:: WORK INSTRUCTION ::
Restrict the output to the lines below starting at the one that contains "0 = ┃┃┃ ⋯ ┃ ▮▮▮▮▮▮▮ 1 2 ⋯ n+1" and ending at the one that contains "SUMMARY: Notice is", and restate them word for word, both ends included.

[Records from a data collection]
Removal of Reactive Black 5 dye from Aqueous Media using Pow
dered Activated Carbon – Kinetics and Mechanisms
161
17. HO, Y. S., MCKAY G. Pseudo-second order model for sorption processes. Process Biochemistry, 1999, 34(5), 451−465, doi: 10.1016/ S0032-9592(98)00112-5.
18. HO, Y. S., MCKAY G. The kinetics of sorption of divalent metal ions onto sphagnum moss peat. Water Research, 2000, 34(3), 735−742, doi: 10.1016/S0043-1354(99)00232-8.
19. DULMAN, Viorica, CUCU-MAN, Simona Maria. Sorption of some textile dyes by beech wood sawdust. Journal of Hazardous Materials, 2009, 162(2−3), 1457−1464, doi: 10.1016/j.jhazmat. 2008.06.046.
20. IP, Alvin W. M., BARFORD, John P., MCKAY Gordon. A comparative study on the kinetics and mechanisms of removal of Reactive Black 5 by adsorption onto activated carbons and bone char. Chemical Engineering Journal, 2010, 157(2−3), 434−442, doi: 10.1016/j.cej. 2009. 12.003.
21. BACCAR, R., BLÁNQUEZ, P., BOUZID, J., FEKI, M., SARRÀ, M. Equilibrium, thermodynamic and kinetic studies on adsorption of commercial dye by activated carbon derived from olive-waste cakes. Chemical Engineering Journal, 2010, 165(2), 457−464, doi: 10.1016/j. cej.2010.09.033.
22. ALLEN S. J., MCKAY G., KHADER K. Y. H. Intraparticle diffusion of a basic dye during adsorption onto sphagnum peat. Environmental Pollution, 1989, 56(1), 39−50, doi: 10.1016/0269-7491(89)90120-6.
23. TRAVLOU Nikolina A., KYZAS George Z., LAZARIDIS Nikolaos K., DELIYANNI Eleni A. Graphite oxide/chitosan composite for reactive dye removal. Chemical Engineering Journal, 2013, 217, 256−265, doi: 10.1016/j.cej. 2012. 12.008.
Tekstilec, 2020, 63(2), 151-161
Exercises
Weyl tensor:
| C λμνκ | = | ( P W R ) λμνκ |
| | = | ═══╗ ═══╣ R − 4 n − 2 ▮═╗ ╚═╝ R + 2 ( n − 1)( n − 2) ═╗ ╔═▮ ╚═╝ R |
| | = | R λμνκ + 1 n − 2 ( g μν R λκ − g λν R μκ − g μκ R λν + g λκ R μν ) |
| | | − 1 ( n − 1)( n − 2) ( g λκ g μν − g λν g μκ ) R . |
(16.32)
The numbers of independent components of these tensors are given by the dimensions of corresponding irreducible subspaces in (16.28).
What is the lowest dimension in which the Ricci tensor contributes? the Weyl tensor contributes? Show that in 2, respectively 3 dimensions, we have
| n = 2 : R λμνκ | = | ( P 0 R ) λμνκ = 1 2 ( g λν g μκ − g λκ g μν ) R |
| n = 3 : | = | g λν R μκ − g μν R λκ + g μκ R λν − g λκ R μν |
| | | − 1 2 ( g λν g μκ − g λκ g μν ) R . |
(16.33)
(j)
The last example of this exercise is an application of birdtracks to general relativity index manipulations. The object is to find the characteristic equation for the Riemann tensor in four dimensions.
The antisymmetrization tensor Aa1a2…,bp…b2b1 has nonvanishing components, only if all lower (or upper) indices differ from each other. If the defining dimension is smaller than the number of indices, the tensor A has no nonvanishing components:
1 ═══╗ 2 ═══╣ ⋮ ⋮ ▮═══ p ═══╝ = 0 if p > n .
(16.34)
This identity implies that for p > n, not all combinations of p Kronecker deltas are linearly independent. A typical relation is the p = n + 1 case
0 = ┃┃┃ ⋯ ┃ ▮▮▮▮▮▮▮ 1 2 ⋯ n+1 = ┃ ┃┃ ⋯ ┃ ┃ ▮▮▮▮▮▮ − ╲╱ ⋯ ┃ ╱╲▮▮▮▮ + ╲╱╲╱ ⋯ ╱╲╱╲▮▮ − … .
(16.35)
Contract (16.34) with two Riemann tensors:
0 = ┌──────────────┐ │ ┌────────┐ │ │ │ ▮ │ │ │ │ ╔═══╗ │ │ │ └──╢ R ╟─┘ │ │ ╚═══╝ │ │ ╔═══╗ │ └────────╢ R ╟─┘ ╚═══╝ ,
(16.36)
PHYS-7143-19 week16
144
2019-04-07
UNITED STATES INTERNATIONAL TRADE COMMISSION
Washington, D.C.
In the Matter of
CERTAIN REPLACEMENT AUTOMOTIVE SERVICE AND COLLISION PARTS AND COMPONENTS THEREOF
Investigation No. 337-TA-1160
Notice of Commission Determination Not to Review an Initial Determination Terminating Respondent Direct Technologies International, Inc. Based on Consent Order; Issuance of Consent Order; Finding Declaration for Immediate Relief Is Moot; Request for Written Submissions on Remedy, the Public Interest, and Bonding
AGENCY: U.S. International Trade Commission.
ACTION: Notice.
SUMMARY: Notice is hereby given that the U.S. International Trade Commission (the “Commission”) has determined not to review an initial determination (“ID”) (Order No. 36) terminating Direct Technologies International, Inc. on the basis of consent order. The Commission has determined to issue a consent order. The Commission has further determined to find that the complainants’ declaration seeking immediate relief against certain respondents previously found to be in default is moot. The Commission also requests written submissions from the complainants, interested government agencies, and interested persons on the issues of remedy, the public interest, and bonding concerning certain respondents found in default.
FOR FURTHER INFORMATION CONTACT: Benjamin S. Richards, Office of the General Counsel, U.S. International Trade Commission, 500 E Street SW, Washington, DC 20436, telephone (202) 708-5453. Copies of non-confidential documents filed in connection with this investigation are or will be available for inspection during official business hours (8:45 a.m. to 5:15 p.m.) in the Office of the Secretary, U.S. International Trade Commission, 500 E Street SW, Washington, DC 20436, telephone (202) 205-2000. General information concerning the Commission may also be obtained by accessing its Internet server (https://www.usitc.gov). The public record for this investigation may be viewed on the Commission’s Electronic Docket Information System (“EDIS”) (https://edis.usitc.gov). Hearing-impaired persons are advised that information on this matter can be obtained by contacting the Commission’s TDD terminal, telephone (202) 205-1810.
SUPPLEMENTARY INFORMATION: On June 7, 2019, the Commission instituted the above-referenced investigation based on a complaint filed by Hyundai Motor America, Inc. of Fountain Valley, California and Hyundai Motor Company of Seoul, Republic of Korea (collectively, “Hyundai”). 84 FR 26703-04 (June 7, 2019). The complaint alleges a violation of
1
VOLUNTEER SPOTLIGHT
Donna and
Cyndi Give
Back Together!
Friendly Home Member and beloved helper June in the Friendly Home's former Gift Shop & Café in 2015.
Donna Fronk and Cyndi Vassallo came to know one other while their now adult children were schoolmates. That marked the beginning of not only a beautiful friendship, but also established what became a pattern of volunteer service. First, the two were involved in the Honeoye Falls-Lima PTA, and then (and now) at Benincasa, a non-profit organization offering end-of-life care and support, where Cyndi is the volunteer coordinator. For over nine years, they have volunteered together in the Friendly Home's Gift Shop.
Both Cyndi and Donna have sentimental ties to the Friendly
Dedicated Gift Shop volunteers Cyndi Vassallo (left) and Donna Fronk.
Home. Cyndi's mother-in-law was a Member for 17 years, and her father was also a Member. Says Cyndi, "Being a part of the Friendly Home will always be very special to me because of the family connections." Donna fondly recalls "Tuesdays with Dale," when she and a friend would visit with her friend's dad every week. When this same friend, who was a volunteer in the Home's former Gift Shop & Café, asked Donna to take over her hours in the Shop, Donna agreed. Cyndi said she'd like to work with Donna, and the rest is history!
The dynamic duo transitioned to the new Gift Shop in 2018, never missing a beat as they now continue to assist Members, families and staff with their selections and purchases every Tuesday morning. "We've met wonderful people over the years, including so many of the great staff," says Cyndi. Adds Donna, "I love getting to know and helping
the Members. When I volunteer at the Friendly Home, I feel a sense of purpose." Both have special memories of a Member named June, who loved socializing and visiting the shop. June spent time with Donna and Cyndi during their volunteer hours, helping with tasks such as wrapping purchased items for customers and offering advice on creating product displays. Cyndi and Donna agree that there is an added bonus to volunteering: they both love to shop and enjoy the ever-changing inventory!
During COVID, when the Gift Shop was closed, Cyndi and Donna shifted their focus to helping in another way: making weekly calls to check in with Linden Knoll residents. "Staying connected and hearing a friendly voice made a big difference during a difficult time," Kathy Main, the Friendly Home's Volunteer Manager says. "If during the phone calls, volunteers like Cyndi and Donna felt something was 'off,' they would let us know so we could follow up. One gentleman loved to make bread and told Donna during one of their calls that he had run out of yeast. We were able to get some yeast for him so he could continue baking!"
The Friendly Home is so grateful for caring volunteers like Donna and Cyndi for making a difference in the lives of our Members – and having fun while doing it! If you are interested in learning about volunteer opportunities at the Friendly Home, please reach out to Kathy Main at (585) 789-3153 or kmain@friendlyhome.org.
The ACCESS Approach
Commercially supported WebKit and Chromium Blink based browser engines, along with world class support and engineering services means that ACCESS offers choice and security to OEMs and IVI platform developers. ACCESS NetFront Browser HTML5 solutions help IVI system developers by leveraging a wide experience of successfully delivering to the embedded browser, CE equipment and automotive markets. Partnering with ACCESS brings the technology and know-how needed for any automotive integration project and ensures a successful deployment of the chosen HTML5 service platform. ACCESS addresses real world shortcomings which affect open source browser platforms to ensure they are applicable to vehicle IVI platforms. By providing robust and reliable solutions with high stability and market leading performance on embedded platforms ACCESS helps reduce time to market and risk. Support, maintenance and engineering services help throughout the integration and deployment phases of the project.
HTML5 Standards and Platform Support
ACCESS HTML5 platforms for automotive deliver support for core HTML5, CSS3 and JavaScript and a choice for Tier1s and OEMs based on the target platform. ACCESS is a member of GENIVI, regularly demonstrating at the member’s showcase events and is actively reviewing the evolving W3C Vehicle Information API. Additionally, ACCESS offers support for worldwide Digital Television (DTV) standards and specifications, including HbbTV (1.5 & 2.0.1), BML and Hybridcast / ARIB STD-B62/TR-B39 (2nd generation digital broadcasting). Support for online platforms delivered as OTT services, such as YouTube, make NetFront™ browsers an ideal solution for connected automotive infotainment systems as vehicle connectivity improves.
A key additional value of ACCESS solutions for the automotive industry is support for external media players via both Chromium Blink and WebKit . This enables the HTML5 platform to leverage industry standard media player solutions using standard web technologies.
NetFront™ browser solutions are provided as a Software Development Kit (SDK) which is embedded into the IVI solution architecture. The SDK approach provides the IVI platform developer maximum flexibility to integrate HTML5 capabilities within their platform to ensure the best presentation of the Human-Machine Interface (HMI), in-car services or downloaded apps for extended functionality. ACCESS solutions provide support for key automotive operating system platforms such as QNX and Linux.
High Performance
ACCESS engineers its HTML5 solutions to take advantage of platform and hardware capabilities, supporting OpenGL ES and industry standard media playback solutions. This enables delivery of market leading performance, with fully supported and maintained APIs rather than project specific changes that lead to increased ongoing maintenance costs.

:: RESULT OF THE TASK ::
0 = ┃┃┃ ⋯ ┃ ▮▮▮▮▮▮▮ 1 2 ⋯ n+1 = ┃ ┃┃ ⋯ ┃ ┃ ▮▮▮▮▮▮ − ╲╱ ⋯ ┃ ╱╲▮▮▮▮ + ╲╱╲╱ ⋯ ╱╲╱╲▮▮ − … .
(16.35)
Contract (16.34) with two Riemann tensors:
0 = ┌──────────────┐ │ ┌────────┐ │ │ │ ▮ │ │ │ │ ╔═══╗ │ │ │ └──╢ R ╟─┘ │ │ ╚═══╝ │ │ ╔═══╗ │ └────────╢ R ╟─┘ ╚═══╝ ,
(16.36)
PHYS-7143-19 week16
144
2019-04-07
UNITED STATES INTERNATIONAL TRADE COMMISSION
Washington, D.C.
In the Matter of
CERTAIN REPLACEMENT AUTOMOTIVE SERVICE AND COLLISION PARTS AND COMPONENTS THEREOF
Investigation No. 337-TA-1160
Notice of Commission Determination Not to Review an Initial Determination Terminating Respondent Direct Technologies International, Inc. Based on Consent Order; Issuance of Consent Order; Finding Declaration for Immediate Relief Is Moot; Request for Written Submissions on Remedy, the Public Interest, and Bonding
AGENCY: U.S. International Trade Commission.
ACTION: Notice.
SUMMARY: Notice is hereby given that the U.S. International Trade Commission (the “Commission”) has determined not to review an initial determination (“ID”) (Order No. 36) terminating Direct Technologies International, Inc. on the basis of consent order. The Commission has determined to issue a consent order. The Commission has further determined to find that the complainants’ declaration seeking immediate relief against certain respondents previously found to be in default is moot. The Commission also requests written submissions from the complainants, interested government agencies, and interested persons on the issues of remedy, the public interest, and bonding concerning certain respondents found in default.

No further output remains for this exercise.